Identifying Browsers
The Panopticlick project is an interesting data collection exercise and experiment aimed at understanding just how unique a browser (yours, not to put too fine a point on it) is.
In essence, the EFF researchers show how to fingerprint a browser (1) without storing any state in the browser and (2) simply by executing code that reads public properties and configuration that your browser makes available (this information includes the “UserAgent” string, but goes far beyond it to detect other properties like installed fonts and plug-ins, screen size, screen resolution, and time zone, among others).
I first heard about this project from Bruce Schneier’s February Cryptogram (covering his January 29 blog post – most of the comments, including one from the EFF researcher, Peter Eckersley, are enlightening), but then a paper about the system crossed my email Inbox.

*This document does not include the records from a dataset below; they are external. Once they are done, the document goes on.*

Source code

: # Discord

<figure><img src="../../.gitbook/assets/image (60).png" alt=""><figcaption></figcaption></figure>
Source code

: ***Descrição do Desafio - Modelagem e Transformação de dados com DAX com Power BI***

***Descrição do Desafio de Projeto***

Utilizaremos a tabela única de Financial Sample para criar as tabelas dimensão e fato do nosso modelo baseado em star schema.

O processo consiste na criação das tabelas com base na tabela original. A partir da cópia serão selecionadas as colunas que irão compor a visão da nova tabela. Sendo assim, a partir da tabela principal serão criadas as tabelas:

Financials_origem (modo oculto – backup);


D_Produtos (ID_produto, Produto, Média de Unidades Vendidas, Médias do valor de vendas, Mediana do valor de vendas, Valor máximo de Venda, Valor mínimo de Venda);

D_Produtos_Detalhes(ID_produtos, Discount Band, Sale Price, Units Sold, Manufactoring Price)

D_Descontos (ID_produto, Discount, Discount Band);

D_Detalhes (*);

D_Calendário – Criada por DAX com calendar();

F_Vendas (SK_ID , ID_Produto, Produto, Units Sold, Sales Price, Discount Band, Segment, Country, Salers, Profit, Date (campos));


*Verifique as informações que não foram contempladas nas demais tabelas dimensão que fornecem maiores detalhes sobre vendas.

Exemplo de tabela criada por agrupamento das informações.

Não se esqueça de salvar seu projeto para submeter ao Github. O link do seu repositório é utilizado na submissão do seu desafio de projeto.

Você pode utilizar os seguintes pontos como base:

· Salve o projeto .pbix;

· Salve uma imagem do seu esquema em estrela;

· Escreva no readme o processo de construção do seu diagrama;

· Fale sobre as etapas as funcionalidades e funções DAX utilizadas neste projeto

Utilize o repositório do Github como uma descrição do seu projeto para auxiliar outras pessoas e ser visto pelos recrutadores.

Going to the site, I found that my browser (as of 15 March) has about 19.5 bits of entropy and is unique out of 741,612 browsers that have visited the page. Like most other people have experienced, the most distinct parts of my fingerprint are my system fonts and my plug-in details. My user-agent (Mozilla/5.0 (Macintosh; U; Intel Mac OS X 10.5; en-US; rv:1.9.2) Gecko/20100115 Firefox/3.6), time zone (EDT), and screen details (1440x900x24) also give away some bits of identifying information, but much less than the fonts and plug-ins.
Schneier’s blog links to this Arstechnica news story.
Other related work is the browserrecon project.